Before today’s decision, nine federal courts of appeals had adopted the rule that a “party can waive its arbitration right by litigating only when its conduct has prejudiced the other side.” Morgan v. Sundance, 596 U.S. __ (2022). Two other circuits had held no showing of prejudice was required.
The Court resolved the split in Morgan v. Sundance, Inc., an appeal from an Eighth Circuit decision reversing the denial of an arbitration motion based on waiver because the plaintiff failed to make a showing of prejudice. Judge Colloton dissented from the panel’s decision on the basis that the plaintiff had met the court’s modest prejudice requirement, but he also questioned the prejudice requirement itself, which he noted is not imposed outside the arbitration context. The Supreme Court agreed with him on this latter point, citing in its decision his observation that “a contractual waiver ‘normally is effective’ without proof of ‘detrimental reliance,’” and holding that the courts of appeals “may not make up a new procedural rule based on the FAA’s ‘policy favoring arbitration.’” The Court observed that its prior references to such a policy were intended only to mean that arbitration contracts should be enforced under the same rules applicable to ordinary contracts.

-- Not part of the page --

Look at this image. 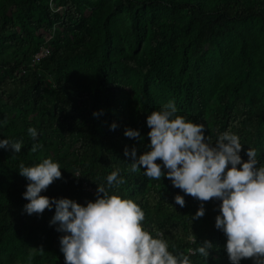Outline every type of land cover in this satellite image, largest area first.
<instances>
[{"label":"trees","instance_id":"obj_1","mask_svg":"<svg viewBox=\"0 0 264 264\" xmlns=\"http://www.w3.org/2000/svg\"><path fill=\"white\" fill-rule=\"evenodd\" d=\"M50 2L64 7L63 22H77L80 32L72 44L46 62L81 64L87 71H77L74 84H70L72 90L81 95L78 104L64 91L62 80H56L54 88H50L33 70L21 74L18 61L8 64L0 75V120L3 121L0 140L22 142L19 153L0 148V256L19 250L24 239L34 238L44 250L43 254L33 256L34 264H64L59 244L63 233L55 230L57 225L49 224L45 212L28 215L24 211L28 201L22 194L28 181L18 173L21 164L30 167L51 159L61 166L62 177L40 195L70 200L74 197L85 201L86 205L96 199V185L107 188L106 177L119 169L125 183L107 188L108 194L137 203L145 213V230L153 237L157 232L163 233L170 252L188 255L191 264H231L225 251L226 236L215 227L220 201L204 203V216L191 220L201 202L174 188L166 177L161 181L149 179L143 168L132 172V158L126 157L124 151L131 152L135 148L138 159L149 150L147 133L150 129L146 117L171 101L180 111L177 115L205 126V136L211 143L223 132L230 131L240 138L242 160L248 159L247 149L254 148L257 167L264 166V106L250 93L248 82L219 99L212 111L211 128H208L204 105L198 99L192 103L193 88L180 86L175 63L177 54L182 53L185 61L198 58L207 43L221 38L236 47L242 66L249 74L256 51L260 46L264 48V0H116L114 6L125 8L132 23L139 6L149 13L166 16V23L164 27L153 24L143 32L132 27L137 42H142L138 56L119 54L113 59L102 51L100 66L93 53L96 39L86 29L79 10L81 4L90 5V2L0 0V54L7 46L22 47L20 35L4 33L17 25L23 30L27 29V23L36 25L33 13L49 19L56 17ZM12 9L14 12L9 16ZM104 25L107 27V20ZM227 42L219 46L224 53L232 51ZM105 45H109V40ZM112 62L114 69L107 72ZM85 103L88 109L82 111L80 105ZM94 112L102 114L94 116ZM31 115L40 117L38 125L29 119ZM113 123L117 127L110 130ZM29 128L38 133L35 140L28 133ZM125 129L138 130L141 138L126 137ZM35 144L40 147L33 152ZM65 150H70L75 157L72 162L64 156ZM11 170L17 174L13 175ZM176 195L184 197L183 208L175 204ZM54 210L53 205L50 211ZM192 235L196 237L195 243ZM205 240L213 245L206 260L189 252ZM239 264L254 262L241 260Z\"/></svg>","mask_w":264,"mask_h":264},{"label":"clouds","instance_id":"obj_2","mask_svg":"<svg viewBox=\"0 0 264 264\" xmlns=\"http://www.w3.org/2000/svg\"><path fill=\"white\" fill-rule=\"evenodd\" d=\"M176 113L170 101L147 115L149 150L138 159L135 148L124 151L126 157L132 158L131 171L143 168L147 178L157 181L166 177L174 188L200 201L191 220L204 216V203L219 200L215 227L226 236L225 251L231 264L249 259L254 264H264V166L257 167V151L248 148V159L244 161L239 155L242 144L238 135L225 131L213 144L205 136L203 124ZM116 127L113 123L110 130ZM28 133L34 140L37 138L36 129L29 128ZM124 135L141 138L140 132L133 129H125ZM39 147L35 144L31 150L35 152ZM0 148L19 153L22 142L3 139ZM119 171L116 169L106 177L107 188L125 183ZM18 173L28 181L22 194L28 201L24 205L28 215H40L55 206L50 225H57L55 230L63 233L59 244L64 264H191L188 255L169 251L163 233L157 232L153 237L145 230V213L133 200L109 195L105 186L97 185L96 199L86 205L40 195L62 177L61 166L51 159L30 167L21 164ZM174 201L181 208L185 206L181 195H176ZM191 239L196 242L194 235ZM212 247L205 240L189 252L206 260ZM37 250L44 252L42 247Z\"/></svg>","mask_w":264,"mask_h":264},{"label":"rangeland","instance_id":"obj_3","mask_svg":"<svg viewBox=\"0 0 264 264\" xmlns=\"http://www.w3.org/2000/svg\"><path fill=\"white\" fill-rule=\"evenodd\" d=\"M88 4H81L79 10L86 29L96 39L94 50V59L100 66V53L106 51L109 57L124 54L126 56H138L142 42H137L132 27H137L140 32L148 30L151 25L155 24L164 27L166 16L160 13H149L145 7L137 8V15L132 23L131 18L126 9H118L114 6L116 0H86ZM50 8L57 15L54 19L34 14V22L36 25L27 23V29L23 30L22 26H16L14 29L6 31L4 35L18 34L23 39L21 48L16 49L13 46H7L0 54V75L4 73L5 67L14 61L20 62L19 71L24 74L27 70L37 72L41 80L50 84V88H54L56 80L63 82L65 92H69L72 99H76L77 104L81 100V95L76 93L70 87L76 80V72L87 71L79 64L73 66L71 63L51 64L46 62L58 51L65 48L66 45L72 44L80 32L77 22L66 24L62 17L65 11L64 7L57 6L54 2H50ZM14 12L12 9L8 14ZM107 20V27L104 22ZM86 29L83 33H86ZM109 40V45L105 42ZM226 39L217 38L213 43H207L204 47L203 54L192 60L185 61L184 55L179 53L175 57L176 69L179 74L180 86L185 89L190 86L194 89L192 103L198 99L204 105V112L207 114V127L211 128L212 111L219 99L226 93H232L235 89L245 86L243 82L247 81L250 93L258 97L260 105L264 106V48L260 46L253 58L251 71L249 74L244 70L242 61L239 59L236 47L232 43L231 52H222L219 46L223 45ZM39 61L34 59L35 55H40ZM114 64L110 65L107 72H112ZM94 71V70H92ZM80 92V89H78ZM80 97V98H77ZM82 111H87L88 103L80 105ZM180 111L177 109V113ZM29 119L35 121V125L39 124L40 117L37 115L29 116ZM3 123L0 120V125ZM70 150L64 151V156L68 162H72ZM13 175L16 171L11 170ZM79 172L76 173L78 175ZM85 186V183H82ZM68 187H65L67 189ZM75 202L85 205V201L71 199ZM46 218L52 219L55 210H45ZM37 239H24L20 244V249H13L0 256V264H34L32 258L34 255L41 254L37 248H40Z\"/></svg>","mask_w":264,"mask_h":264},{"label":"built area","instance_id":"obj_4","mask_svg":"<svg viewBox=\"0 0 264 264\" xmlns=\"http://www.w3.org/2000/svg\"><path fill=\"white\" fill-rule=\"evenodd\" d=\"M40 56H42V54H40V55H35L34 59H35L36 61H39Z\"/></svg>","mask_w":264,"mask_h":264}]
</instances>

The Court remanded the case to the Eighth Circuit to determine whether a waiver had occurred in the absence of a prejudice requirement.
The significance of this decision remains to be seen, as most decisions on waiver of arbitration rights turn on the preliminary question of whether the defendant has acted in a manner inconsistent with its arbitration rights; decisions turning solely on the prejudice consideration have been relatively rare. However, going forward companies hoping to enforce their arbitration agreements should keep in mind that behavior deemed inconsistent with arbitration rights may alone be sufficient to create a waiver, regardless of whether there has been prejudice to the opposing party.